╭─ Text

The Blind Spot of High-Level Timers

When we measure RTT at the application level—say, in Python or Go—we usually do something like this:

import time
import requests

start = time.perf_counter()
requests.get("https://api.example.com")
end = time.perf_counter()
print(f"Latency: {end - start}s")

This is easy to write, but it’s fundamentally flawed for fine-grained debugging. This timer includes:
1. The time it takes for your language runtime to schedule the thread.
2. The time spent in the kernel's networking stack before the first bit hits the wire.
3. The actual transit time.
4. The remote server’s processing time (which is the biggest variable).
5. The time it takes for the response to climb back up the stack to your app.

If your "latency" spikes, you have no idea if the network is congested, if the remote CPU is pegged, or if your local machine is experiencing context-switch hell. The kernel, however, keeps a meticulous ledger for every single socket. It knows exactly how many packets were retransmitted, the smoothed RTT (SRTT), and the size of the congestion window.

╰─
╭─ Data provided

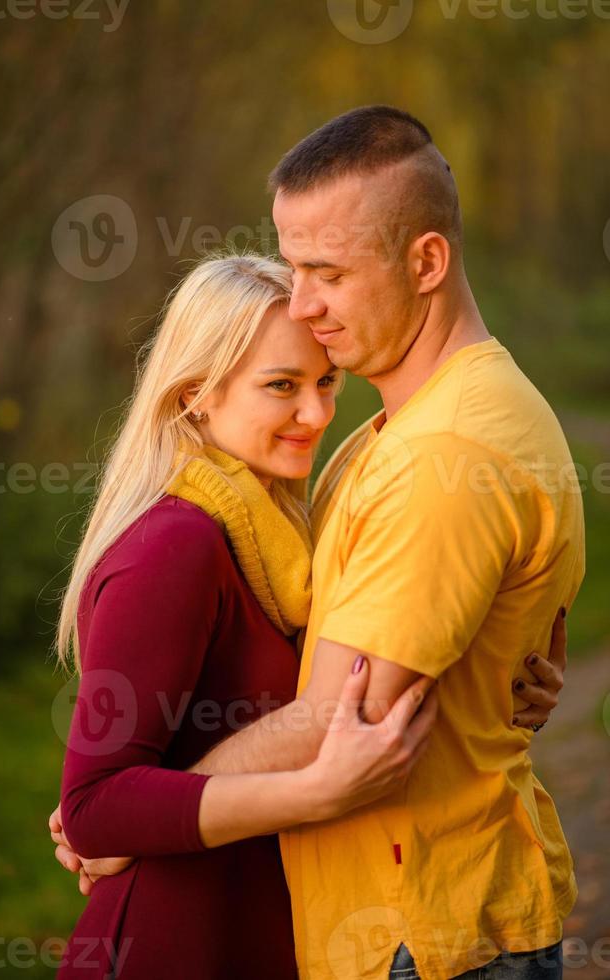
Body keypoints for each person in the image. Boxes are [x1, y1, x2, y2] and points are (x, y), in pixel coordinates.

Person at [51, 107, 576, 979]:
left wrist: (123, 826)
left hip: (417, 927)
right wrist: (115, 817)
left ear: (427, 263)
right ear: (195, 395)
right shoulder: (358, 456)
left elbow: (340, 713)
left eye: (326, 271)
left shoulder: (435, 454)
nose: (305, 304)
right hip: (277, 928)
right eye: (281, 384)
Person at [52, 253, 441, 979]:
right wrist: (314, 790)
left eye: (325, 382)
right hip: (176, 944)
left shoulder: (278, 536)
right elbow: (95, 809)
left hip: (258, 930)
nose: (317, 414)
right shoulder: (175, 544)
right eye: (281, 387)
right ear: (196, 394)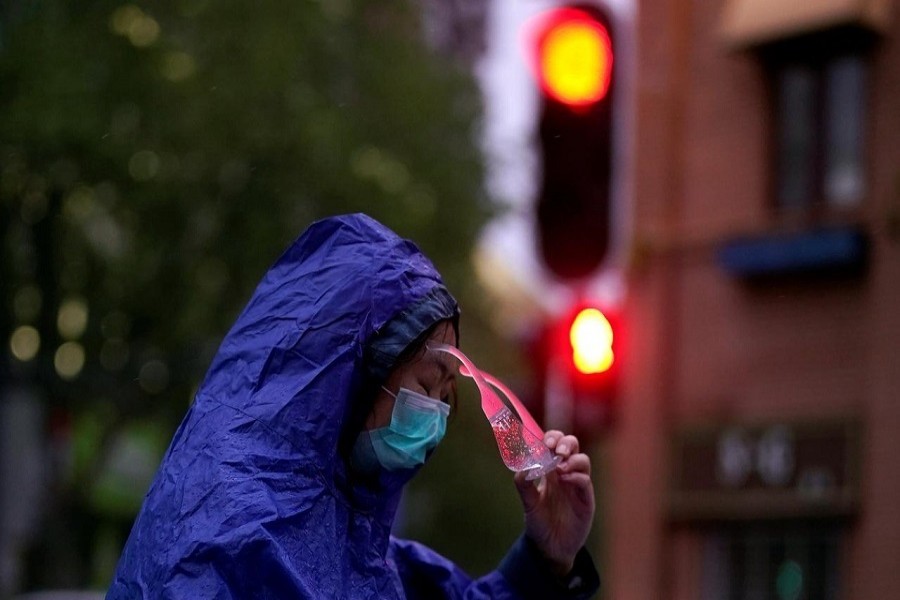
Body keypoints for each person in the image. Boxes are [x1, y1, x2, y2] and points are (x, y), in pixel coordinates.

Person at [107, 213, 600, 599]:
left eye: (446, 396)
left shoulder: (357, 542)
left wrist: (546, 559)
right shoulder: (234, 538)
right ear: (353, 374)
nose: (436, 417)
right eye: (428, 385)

╰─
╭─ Data provided

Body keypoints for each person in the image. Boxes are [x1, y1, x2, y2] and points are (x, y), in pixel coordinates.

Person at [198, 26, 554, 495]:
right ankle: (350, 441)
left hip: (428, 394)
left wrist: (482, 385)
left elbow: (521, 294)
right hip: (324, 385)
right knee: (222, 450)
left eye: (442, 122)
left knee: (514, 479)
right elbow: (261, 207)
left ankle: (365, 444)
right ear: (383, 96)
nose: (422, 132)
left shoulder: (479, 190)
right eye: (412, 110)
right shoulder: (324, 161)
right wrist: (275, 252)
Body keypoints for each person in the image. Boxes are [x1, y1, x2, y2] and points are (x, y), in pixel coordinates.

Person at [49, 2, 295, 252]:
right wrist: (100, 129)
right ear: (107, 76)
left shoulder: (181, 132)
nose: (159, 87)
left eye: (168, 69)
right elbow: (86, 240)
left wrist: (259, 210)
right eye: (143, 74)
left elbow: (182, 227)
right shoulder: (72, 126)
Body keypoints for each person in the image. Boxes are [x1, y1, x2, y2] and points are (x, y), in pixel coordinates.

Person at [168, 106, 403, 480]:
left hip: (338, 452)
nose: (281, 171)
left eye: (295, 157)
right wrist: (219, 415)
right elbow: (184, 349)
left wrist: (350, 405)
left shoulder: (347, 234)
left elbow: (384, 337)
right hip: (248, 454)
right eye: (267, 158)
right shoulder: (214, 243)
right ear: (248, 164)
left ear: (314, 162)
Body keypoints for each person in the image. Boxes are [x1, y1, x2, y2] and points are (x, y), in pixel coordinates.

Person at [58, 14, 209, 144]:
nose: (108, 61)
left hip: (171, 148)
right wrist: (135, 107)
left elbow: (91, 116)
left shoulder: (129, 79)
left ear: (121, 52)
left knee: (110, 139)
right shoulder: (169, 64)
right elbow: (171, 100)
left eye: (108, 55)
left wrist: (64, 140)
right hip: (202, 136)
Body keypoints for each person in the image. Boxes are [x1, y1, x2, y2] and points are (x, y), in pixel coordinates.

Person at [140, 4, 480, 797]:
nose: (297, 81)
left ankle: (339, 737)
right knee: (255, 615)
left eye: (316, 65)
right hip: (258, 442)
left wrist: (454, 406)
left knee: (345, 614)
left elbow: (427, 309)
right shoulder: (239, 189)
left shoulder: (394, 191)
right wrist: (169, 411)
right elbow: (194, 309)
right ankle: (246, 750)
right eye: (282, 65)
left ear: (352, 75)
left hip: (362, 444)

╰─
╭─ Data provided

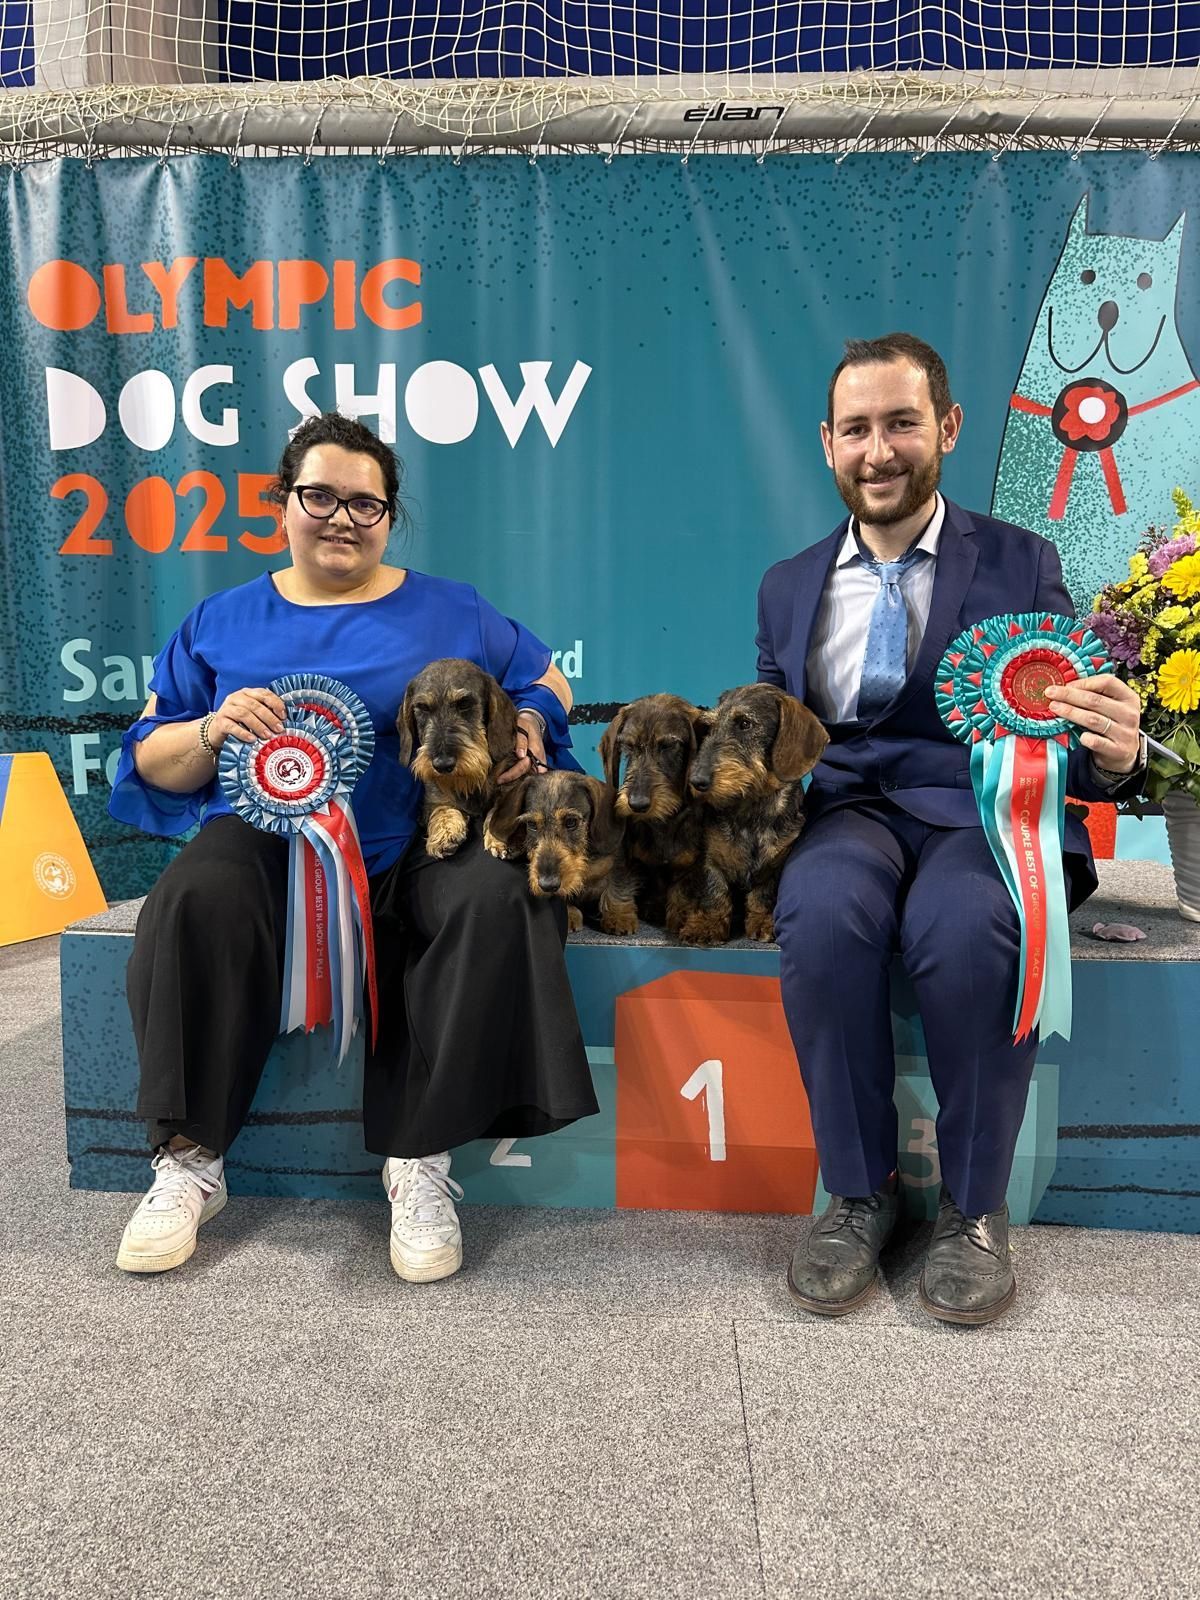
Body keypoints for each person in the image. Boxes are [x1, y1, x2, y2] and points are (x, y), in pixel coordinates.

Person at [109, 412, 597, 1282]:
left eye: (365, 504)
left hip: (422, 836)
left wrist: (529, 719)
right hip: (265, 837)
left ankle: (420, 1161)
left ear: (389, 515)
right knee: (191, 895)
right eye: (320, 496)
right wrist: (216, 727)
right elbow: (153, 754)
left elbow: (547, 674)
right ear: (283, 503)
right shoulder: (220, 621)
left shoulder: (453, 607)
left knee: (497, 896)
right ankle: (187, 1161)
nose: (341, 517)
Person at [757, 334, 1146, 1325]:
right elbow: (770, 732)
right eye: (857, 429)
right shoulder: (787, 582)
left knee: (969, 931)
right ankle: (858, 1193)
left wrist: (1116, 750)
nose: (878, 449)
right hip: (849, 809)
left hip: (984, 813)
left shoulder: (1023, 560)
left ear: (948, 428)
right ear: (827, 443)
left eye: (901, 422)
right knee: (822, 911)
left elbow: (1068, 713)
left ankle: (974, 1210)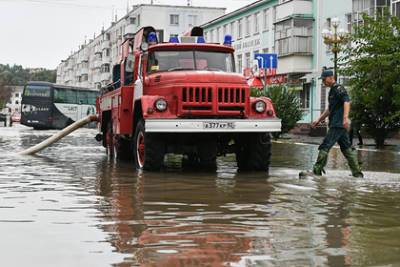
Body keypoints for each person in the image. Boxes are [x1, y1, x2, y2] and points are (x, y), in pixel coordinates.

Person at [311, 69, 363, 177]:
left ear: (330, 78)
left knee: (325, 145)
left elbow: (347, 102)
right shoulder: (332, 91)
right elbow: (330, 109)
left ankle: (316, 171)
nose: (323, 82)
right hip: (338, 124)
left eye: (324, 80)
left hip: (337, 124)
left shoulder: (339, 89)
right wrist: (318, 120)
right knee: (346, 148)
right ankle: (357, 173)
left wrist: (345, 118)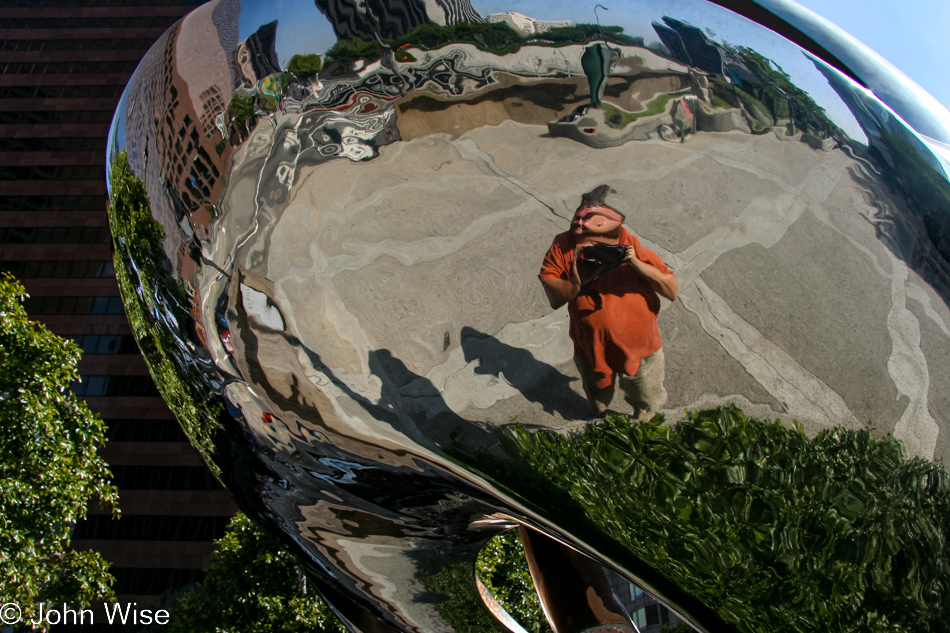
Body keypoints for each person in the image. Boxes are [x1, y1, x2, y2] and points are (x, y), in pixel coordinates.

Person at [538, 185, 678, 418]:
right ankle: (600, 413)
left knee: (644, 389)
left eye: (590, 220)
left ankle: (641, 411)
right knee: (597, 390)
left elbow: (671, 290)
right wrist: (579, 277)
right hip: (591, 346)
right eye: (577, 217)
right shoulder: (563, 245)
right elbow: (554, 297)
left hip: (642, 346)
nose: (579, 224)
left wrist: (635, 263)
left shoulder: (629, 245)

╰─

- [Tasks and exercises]
1) Using the text on high-level timers, explain in one to three sentences why an application-level timer is poorly suited to fine-grained debugging.
2) According to the text on high-level timers, what does the kernel keep track of for every socket?
3) Reproduce the passage in the text on high-level timers from "When we measure" to "actual transit time.".

- [Set of answers]
1) The measured time covers much more than network transit. It also includes thread scheduling by the language runtime, time in the kernel's networking stack, the remote server's processing, and the response's trip back up the stack. When the measured latency spikes, you cannot tell whether the cause is network congestion, an overloaded remote CPU, or context switching on your own machine.

2) It tracks how many packets were retransmitted, the smoothed RTT (SRTT), and the size of the congestion window.

3)
When we measure RTT at the application level—say, in Python or Go—we usually do something like this:

import time
import requests

start = time.perf_counter()
requests.get("https://api.example.com")
end = time.perf_counter()
print(f"Latency: {end - start}s")

This is easy to write, but it’s fundamentally flawed for fine-grained debugging. This timer includes:
1. The time it takes for your language runtime to schedule the thread.
2. The time spent in the kernel's networking stack before the first bit hits the wire.
3. The actual transit time.